**Problem to work on:** Render the lines of the listing below, from the line containing "What follows is" through the end of the listing, as a JSON list of strings with one string per line and blank lines omitted. Omit the pictures from the answer.

**Task inputs:**
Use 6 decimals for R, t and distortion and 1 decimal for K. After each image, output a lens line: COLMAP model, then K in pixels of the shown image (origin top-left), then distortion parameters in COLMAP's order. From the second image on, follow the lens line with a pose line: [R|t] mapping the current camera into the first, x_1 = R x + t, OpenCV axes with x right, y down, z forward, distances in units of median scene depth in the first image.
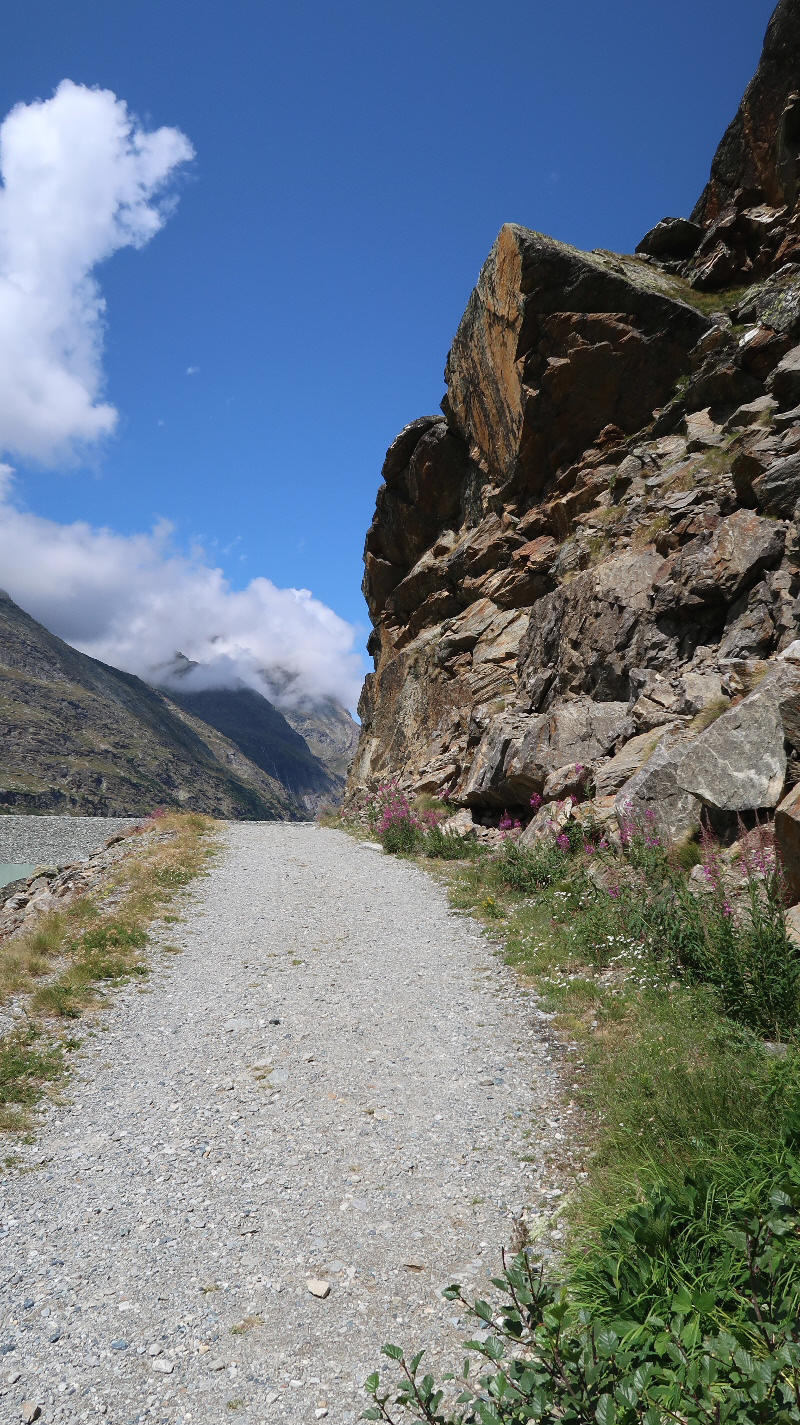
lens RADIAL K [[981.1, 0, 400.0], [0, 981.1, 712.5], [0, 0, 1]] dist [-0.025584, 0.009717]
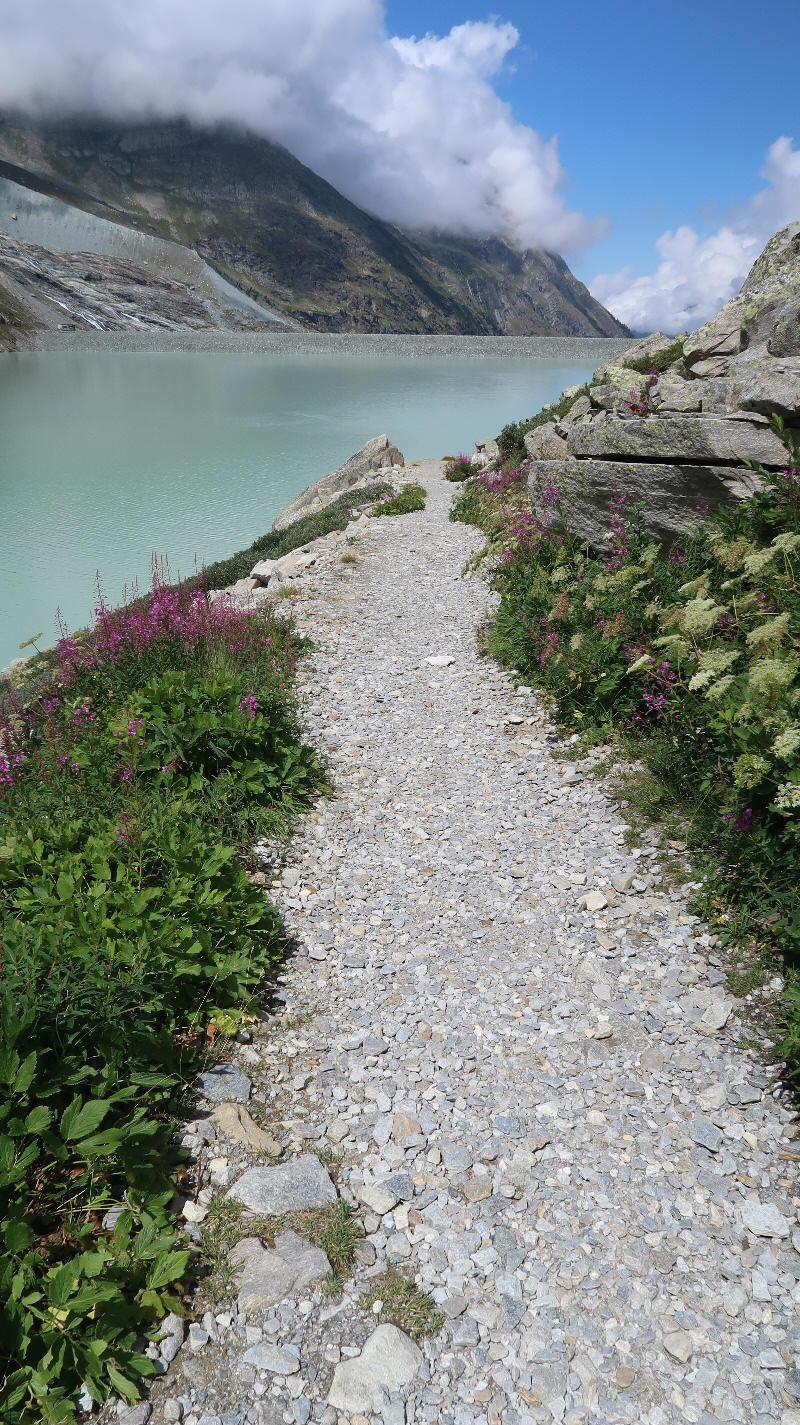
lens RADIAL K [[981.1, 0, 400.0], [0, 981.1, 712.5], [0, 0, 1]] dist [-0.025584, 0.009717]
pose [[0.992712, 0.035974, -0.115017, -0.106931], [0.021389, 0.886661, 0.461926, -0.044040], [0.118599, -0.461019, 0.879429, -0.360343]]
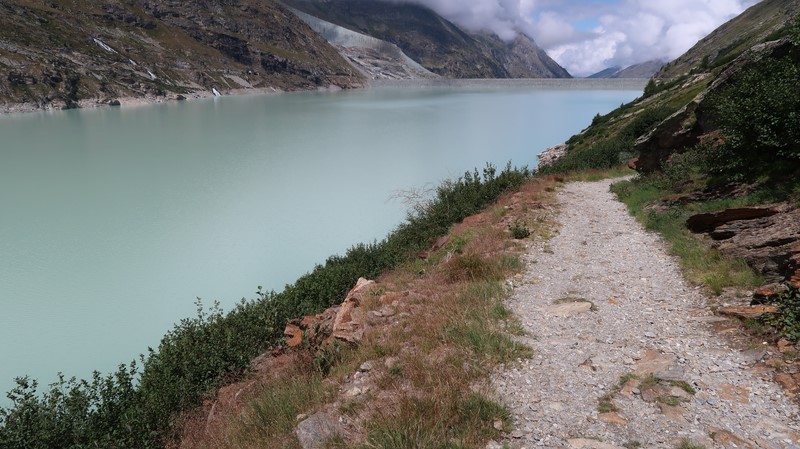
lens RADIAL K [[550.8, 0, 397.7], [0, 550.8, 223.4], [0, 0, 1]] dist [-0.025584, 0.009717]
pose [[0.984260, 0.018607, -0.175742, -0.193644], [0.047428, 0.930150, 0.364103, -0.083577], [0.170241, -0.366707, 0.914628, -0.631815]]
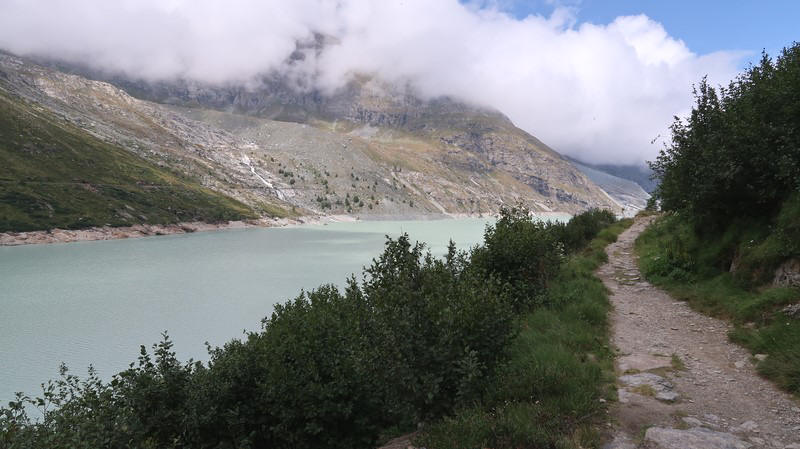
lens RADIAL K [[550.8, 0, 397.7], [0, 550.8, 223.4], [0, 0, 1]] dist [-0.025584, 0.009717]
pose [[0.863767, 0.027524, -0.503140, -0.232452], [0.043319, 0.990754, 0.128568, -0.118436], [0.502026, -0.132848, 0.854588, -0.956642]]
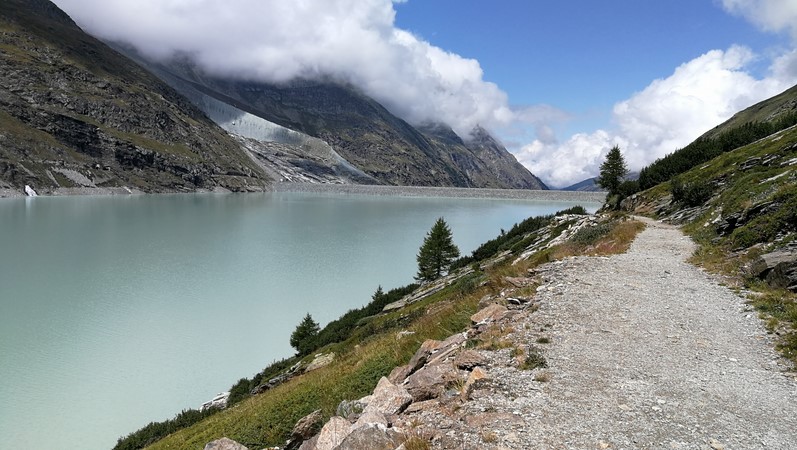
lens RADIAL K [[637.4, 0, 398.5], [0, 637.4, 225.0], [0, 0, 1]] dist [0.006726, 0.006677]
pose [[0.993369, 0.018801, -0.113424, -0.152717], [0.002251, 0.983169, 0.182683, -0.072637], [0.114949, -0.181727, 0.976607, -0.526614]]
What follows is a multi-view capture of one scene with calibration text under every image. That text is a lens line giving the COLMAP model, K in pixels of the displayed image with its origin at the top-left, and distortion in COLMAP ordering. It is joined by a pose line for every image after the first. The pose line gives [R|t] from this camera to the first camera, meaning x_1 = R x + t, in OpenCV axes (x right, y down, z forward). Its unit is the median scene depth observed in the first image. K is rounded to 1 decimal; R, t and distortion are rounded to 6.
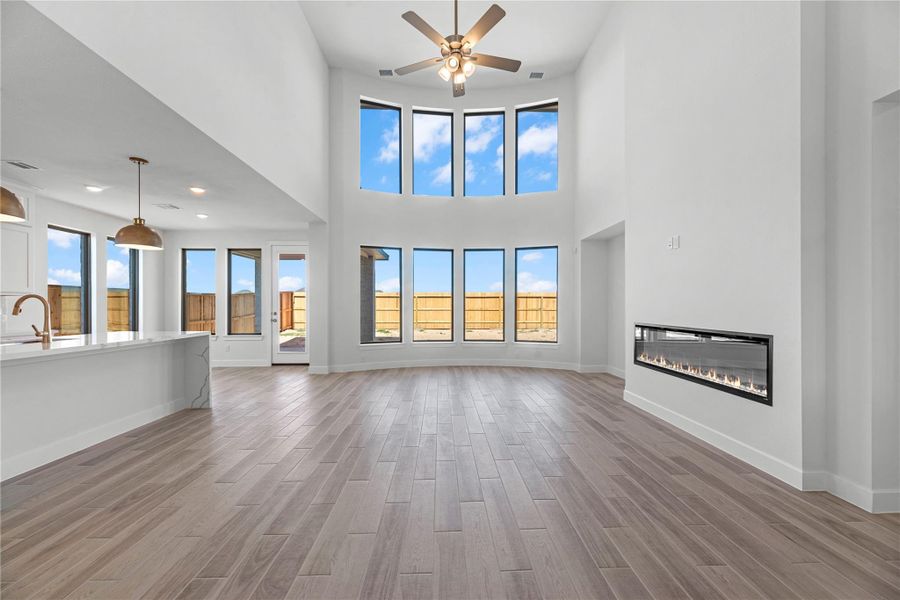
lens RADIAL K [[364.7, 0, 458.4], [0, 364.7, 305.3], [0, 0, 1]] dist [-0.002399, 0.000002]
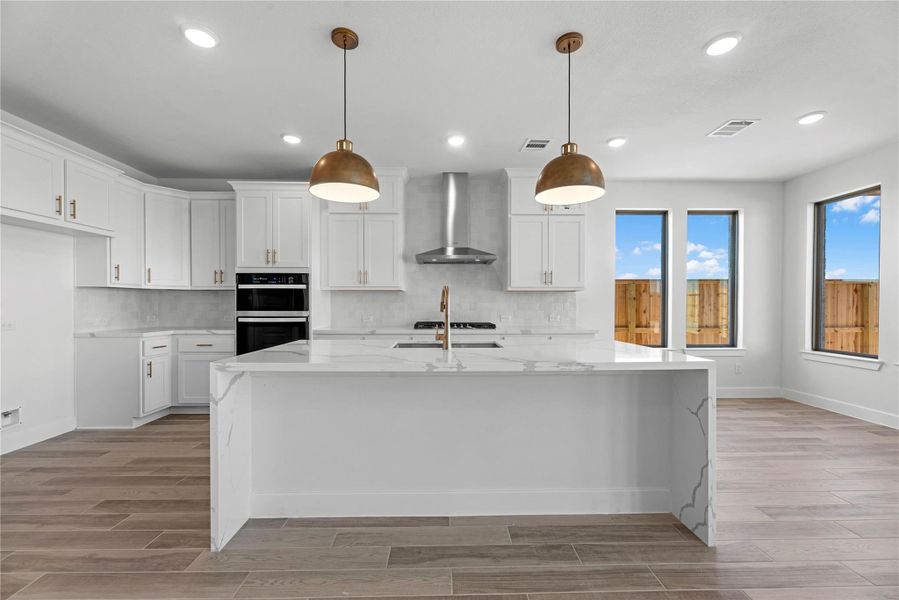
lens RADIAL K [[364.3, 0, 451.8], [0, 364.3, 303.8], [0, 0, 1]] dist [-0.002399, 0.000002]
pose [[-0.022486, 0.010252, -0.999695, -0.261530], [-0.003156, 0.999942, 0.010325, 0.003083], [0.999742, 0.003387, -0.022452, 0.704375]]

**Answer to this task:**
[
  "What follows is a multi-view capture of one scene with calibration text under every image. That text is a lens line giving the COLMAP model, K in pixels of the displayed image with its origin at the top-left, and distortion in COLMAP ordering. It is joined by a pose line for every image after the first. The pose line gives [R|t] from this camera to the first camera, meaning x_1 = R x + t, in OpenCV axes (x right, y down, z forward). Its unit is the median scene depth observed in the first image. K is rounded to 1 decimal; R, t and distortion are rounded to 6.",
  "lens RADIAL K [[364.7, 0, 458.4], [0, 364.7, 305.3], [0, 0, 1]] dist [-0.002399, 0.000002]",
  "lens RADIAL K [[364.3, 0, 451.8], [0, 364.3, 303.8], [0, 0, 1]] dist [-0.002399, 0.000002]",
  "pose [[-0.022486, 0.010252, -0.999695, -0.261530], [-0.003156, 0.999942, 0.010325, 0.003083], [0.999742, 0.003387, -0.022452, 0.704375]]"
]